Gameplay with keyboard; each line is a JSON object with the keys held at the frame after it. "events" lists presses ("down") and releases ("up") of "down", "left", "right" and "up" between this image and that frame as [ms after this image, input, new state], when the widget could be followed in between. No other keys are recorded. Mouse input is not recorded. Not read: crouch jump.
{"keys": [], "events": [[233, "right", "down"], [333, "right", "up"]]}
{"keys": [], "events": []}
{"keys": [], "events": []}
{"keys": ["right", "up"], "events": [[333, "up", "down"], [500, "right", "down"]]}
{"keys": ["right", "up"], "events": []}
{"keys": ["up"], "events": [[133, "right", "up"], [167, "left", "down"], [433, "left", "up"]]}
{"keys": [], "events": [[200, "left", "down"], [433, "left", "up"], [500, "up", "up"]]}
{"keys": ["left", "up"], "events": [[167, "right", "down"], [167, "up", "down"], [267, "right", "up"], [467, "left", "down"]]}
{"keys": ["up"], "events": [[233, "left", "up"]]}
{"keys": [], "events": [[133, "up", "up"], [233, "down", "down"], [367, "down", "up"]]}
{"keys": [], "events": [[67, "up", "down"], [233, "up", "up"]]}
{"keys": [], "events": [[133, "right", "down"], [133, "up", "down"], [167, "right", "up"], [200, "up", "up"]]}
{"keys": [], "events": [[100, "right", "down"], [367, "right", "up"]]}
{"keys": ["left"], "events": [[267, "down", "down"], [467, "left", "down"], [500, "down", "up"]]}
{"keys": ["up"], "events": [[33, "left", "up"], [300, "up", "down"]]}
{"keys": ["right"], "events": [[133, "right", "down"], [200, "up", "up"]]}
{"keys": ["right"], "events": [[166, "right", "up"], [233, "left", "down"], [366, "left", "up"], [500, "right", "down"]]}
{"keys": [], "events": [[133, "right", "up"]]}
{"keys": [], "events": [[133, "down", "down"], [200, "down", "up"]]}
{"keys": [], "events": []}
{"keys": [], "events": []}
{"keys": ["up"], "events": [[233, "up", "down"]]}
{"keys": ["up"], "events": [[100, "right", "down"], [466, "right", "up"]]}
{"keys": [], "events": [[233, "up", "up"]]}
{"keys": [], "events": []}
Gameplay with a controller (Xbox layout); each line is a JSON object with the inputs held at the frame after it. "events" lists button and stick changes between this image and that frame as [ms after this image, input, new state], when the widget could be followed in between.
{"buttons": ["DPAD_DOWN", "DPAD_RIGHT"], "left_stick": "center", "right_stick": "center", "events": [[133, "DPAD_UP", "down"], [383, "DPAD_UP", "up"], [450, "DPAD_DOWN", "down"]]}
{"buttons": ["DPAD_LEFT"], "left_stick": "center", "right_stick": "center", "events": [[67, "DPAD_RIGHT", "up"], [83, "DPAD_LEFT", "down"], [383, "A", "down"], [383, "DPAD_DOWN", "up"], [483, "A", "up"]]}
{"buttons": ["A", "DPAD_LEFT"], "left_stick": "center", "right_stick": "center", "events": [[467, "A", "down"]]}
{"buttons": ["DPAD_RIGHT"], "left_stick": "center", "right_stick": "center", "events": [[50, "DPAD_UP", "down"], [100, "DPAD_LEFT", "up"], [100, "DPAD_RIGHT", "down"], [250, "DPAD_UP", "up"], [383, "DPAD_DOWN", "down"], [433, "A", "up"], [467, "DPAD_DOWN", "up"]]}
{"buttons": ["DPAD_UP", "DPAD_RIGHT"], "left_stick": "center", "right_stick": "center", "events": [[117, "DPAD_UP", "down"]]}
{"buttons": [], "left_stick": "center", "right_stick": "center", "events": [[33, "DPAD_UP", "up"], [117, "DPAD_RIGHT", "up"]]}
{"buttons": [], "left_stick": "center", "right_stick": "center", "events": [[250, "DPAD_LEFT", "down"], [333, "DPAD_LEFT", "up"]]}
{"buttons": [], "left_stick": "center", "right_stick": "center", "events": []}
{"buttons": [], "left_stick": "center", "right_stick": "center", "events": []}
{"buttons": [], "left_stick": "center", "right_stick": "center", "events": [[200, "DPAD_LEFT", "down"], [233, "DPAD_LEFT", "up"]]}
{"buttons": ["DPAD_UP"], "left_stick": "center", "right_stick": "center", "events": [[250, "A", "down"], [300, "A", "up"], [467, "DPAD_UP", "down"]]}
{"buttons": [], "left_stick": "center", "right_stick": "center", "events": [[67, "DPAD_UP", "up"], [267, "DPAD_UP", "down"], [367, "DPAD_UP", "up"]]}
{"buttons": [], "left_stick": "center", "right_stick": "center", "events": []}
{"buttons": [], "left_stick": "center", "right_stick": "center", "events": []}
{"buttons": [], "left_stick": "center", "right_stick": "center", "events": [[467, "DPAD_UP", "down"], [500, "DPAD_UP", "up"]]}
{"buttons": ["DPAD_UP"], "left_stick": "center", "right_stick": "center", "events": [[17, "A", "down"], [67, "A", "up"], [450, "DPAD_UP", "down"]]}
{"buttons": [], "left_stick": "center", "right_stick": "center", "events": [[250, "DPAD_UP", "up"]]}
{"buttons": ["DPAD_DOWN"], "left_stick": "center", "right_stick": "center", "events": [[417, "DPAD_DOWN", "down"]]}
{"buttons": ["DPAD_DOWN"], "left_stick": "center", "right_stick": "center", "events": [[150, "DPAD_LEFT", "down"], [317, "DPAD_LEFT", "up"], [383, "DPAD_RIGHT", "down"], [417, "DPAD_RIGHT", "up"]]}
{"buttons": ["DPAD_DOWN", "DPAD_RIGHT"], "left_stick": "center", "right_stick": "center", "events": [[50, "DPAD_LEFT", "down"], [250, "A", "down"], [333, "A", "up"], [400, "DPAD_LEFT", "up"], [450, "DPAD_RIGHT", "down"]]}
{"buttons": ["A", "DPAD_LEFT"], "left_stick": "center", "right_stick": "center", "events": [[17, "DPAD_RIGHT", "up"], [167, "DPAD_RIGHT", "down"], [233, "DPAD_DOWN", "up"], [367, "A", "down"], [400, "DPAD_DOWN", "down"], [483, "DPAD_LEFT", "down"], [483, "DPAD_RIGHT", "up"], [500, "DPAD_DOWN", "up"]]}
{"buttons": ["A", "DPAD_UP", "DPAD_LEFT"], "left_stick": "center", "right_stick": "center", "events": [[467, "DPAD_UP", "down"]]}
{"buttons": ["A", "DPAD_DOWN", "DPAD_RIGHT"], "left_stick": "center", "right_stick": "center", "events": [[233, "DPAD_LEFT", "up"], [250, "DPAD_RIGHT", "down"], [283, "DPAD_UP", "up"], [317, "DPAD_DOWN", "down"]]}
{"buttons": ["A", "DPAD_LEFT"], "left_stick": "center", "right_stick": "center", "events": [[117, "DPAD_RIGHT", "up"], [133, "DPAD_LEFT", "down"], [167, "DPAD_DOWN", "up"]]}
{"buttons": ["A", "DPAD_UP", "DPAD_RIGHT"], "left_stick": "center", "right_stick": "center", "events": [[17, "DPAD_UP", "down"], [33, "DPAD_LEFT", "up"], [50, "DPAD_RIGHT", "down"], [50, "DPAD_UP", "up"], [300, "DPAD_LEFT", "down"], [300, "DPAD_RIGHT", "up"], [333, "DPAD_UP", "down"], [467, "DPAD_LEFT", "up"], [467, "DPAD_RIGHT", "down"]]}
○ ○ ○ ○ ○
## Action item
With nothing added or dropped, write out every entry.

## Result of the task
Gameplay with keyboard; each line is a JSON object with the keys held at the frame after it. "events" lists presses ("down") and releases ("up") of "down", "left", "right" and "up" between this image and that frame as [ms after this image, input, new state], when the widget could be followed in between. No other keys are recorded. Mouse input is not recorded. Not read: crouch jump.
{"keys": [], "events": [[233, "right", "down"], [333, "right", "up"]]}
{"keys": [], "events": []}
{"keys": [], "events": []}
{"keys": ["right", "up"], "events": [[333, "up", "down"], [500, "right", "down"]]}
{"keys": ["right", "up"], "events": []}
{"keys": ["up"], "events": [[133, "right", "up"], [167, "left", "down"], [433, "left", "up"]]}
{"keys": [], "events": [[200, "left", "down"], [433, "left", "up"], [500, "up", "up"]]}
{"keys": ["left", "up"], "events": [[167, "right", "down"], [167, "up", "down"], [267, "right", "up"], [467, "left", "down"]]}
{"keys": ["up"], "events": [[233, "left", "up"]]}
{"keys": [], "events": [[133, "up", "up"], [233, "down", "down"], [367, "down", "up"]]}
{"keys": [], "events": [[67, "up", "down"], [233, "up", "up"]]}
{"keys": [], "events": [[133, "right", "down"], [133, "up", "down"], [167, "right", "up"], [200, "up", "up"]]}
{"keys": [], "events": [[100, "right", "down"], [367, "right", "up"]]}
{"keys": ["left"], "events": [[267, "down", "down"], [467, "left", "down"], [500, "down", "up"]]}
{"keys": ["up"], "events": [[33, "left", "up"], [300, "up", "down"]]}
{"keys": ["right"], "events": [[133, "right", "down"], [200, "up", "up"]]}
{"keys": ["right"], "events": [[166, "right", "up"], [233, "left", "down"], [366, "left", "up"], [500, "right", "down"]]}
{"keys": [], "events": [[133, "right", "up"]]}
{"keys": [], "events": [[133, "down", "down"], [200, "down", "up"]]}
{"keys": [], "events": []}
{"keys": [], "events": []}
{"keys": ["up"], "events": [[233, "up", "down"]]}
{"keys": ["up"], "events": [[100, "right", "down"], [466, "right", "up"]]}
{"keys": [], "events": [[233, "up", "up"]]}
{"keys": [], "events": []}
Gameplay with a controller (Xbox layout); each line is a JSON object with the inputs held at the frame after it. "events" lists button and stick changes between this image and that frame as [ms after this image, input, new state], when the widget could be followed in between.
{"buttons": ["DPAD_DOWN", "DPAD_RIGHT"], "left_stick": "center", "right_stick": "center", "events": [[133, "DPAD_UP", "down"], [383, "DPAD_UP", "up"], [450, "DPAD_DOWN", "down"]]}
{"buttons": ["DPAD_LEFT"], "left_stick": "center", "right_stick": "center", "events": [[67, "DPAD_RIGHT", "up"], [83, "DPAD_LEFT", "down"], [383, "A", "down"], [383, "DPAD_DOWN", "up"], [483, "A", "up"]]}
{"buttons": ["A", "DPAD_LEFT"], "left_stick": "center", "right_stick": "center", "events": [[467, "A", "down"]]}
{"buttons": ["DPAD_RIGHT"], "left_stick": "center", "right_stick": "center", "events": [[50, "DPAD_UP", "down"], [100, "DPAD_LEFT", "up"], [100, "DPAD_RIGHT", "down"], [250, "DPAD_UP", "up"], [383, "DPAD_DOWN", "down"], [433, "A", "up"], [467, "DPAD_DOWN", "up"]]}
{"buttons": ["DPAD_UP", "DPAD_RIGHT"], "left_stick": "center", "right_stick": "center", "events": [[117, "DPAD_UP", "down"]]}
{"buttons": [], "left_stick": "center", "right_stick": "center", "events": [[33, "DPAD_UP", "up"], [117, "DPAD_RIGHT", "up"]]}
{"buttons": [], "left_stick": "center", "right_stick": "center", "events": [[250, "DPAD_LEFT", "down"], [333, "DPAD_LEFT", "up"]]}
{"buttons": [], "left_stick": "center", "right_stick": "center", "events": []}
{"buttons": [], "left_stick": "center", "right_stick": "center", "events": []}
{"buttons": [], "left_stick": "center", "right_stick": "center", "events": [[200, "DPAD_LEFT", "down"], [233, "DPAD_LEFT", "up"]]}
{"buttons": ["DPAD_UP"], "left_stick": "center", "right_stick": "center", "events": [[250, "A", "down"], [300, "A", "up"], [467, "DPAD_UP", "down"]]}
{"buttons": [], "left_stick": "center", "right_stick": "center", "events": [[67, "DPAD_UP", "up"], [267, "DPAD_UP", "down"], [367, "DPAD_UP", "up"]]}
{"buttons": [], "left_stick": "center", "right_stick": "center", "events": []}
{"buttons": [], "left_stick": "center", "right_stick": "center", "events": []}
{"buttons": [], "left_stick": "center", "right_stick": "center", "events": [[467, "DPAD_UP", "down"], [500, "DPAD_UP", "up"]]}
{"buttons": ["DPAD_UP"], "left_stick": "center", "right_stick": "center", "events": [[17, "A", "down"], [67, "A", "up"], [450, "DPAD_UP", "down"]]}
{"buttons": [], "left_stick": "center", "right_stick": "center", "events": [[250, "DPAD_UP", "up"]]}
{"buttons": ["DPAD_DOWN"], "left_stick": "center", "right_stick": "center", "events": [[417, "DPAD_DOWN", "down"]]}
{"buttons": ["DPAD_DOWN"], "left_stick": "center", "right_stick": "center", "events": [[150, "DPAD_LEFT", "down"], [317, "DPAD_LEFT", "up"], [383, "DPAD_RIGHT", "down"], [417, "DPAD_RIGHT", "up"]]}
{"buttons": ["DPAD_DOWN", "DPAD_RIGHT"], "left_stick": "center", "right_stick": "center", "events": [[50, "DPAD_LEFT", "down"], [250, "A", "down"], [333, "A", "up"], [400, "DPAD_LEFT", "up"], [450, "DPAD_RIGHT", "down"]]}
{"buttons": ["A", "DPAD_LEFT"], "left_stick": "center", "right_stick": "center", "events": [[17, "DPAD_RIGHT", "up"], [167, "DPAD_RIGHT", "down"], [233, "DPAD_DOWN", "up"], [367, "A", "down"], [400, "DPAD_DOWN", "down"], [483, "DPAD_LEFT", "down"], [483, "DPAD_RIGHT", "up"], [500, "DPAD_DOWN", "up"]]}
{"buttons": ["A", "DPAD_UP", "DPAD_LEFT"], "left_stick": "center", "right_stick": "center", "events": [[467, "DPAD_UP", "down"]]}
{"buttons": ["A", "DPAD_DOWN", "DPAD_RIGHT"], "left_stick": "center", "right_stick": "center", "events": [[233, "DPAD_LEFT", "up"], [250, "DPAD_RIGHT", "down"], [283, "DPAD_UP", "up"], [317, "DPAD_DOWN", "down"]]}
{"buttons": ["A", "DPAD_LEFT"], "left_stick": "center", "right_stick": "center", "events": [[117, "DPAD_RIGHT", "up"], [133, "DPAD_LEFT", "down"], [167, "DPAD_DOWN", "up"]]}
{"buttons": ["A", "DPAD_UP", "DPAD_RIGHT"], "left_stick": "center", "right_stick": "center", "events": [[17, "DPAD_UP", "down"], [33, "DPAD_LEFT", "up"], [50, "DPAD_RIGHT", "down"], [50, "DPAD_UP", "up"], [300, "DPAD_LEFT", "down"], [300, "DPAD_RIGHT", "up"], [333, "DPAD_UP", "down"], [467, "DPAD_LEFT", "up"], [467, "DPAD_RIGHT", "down"]]}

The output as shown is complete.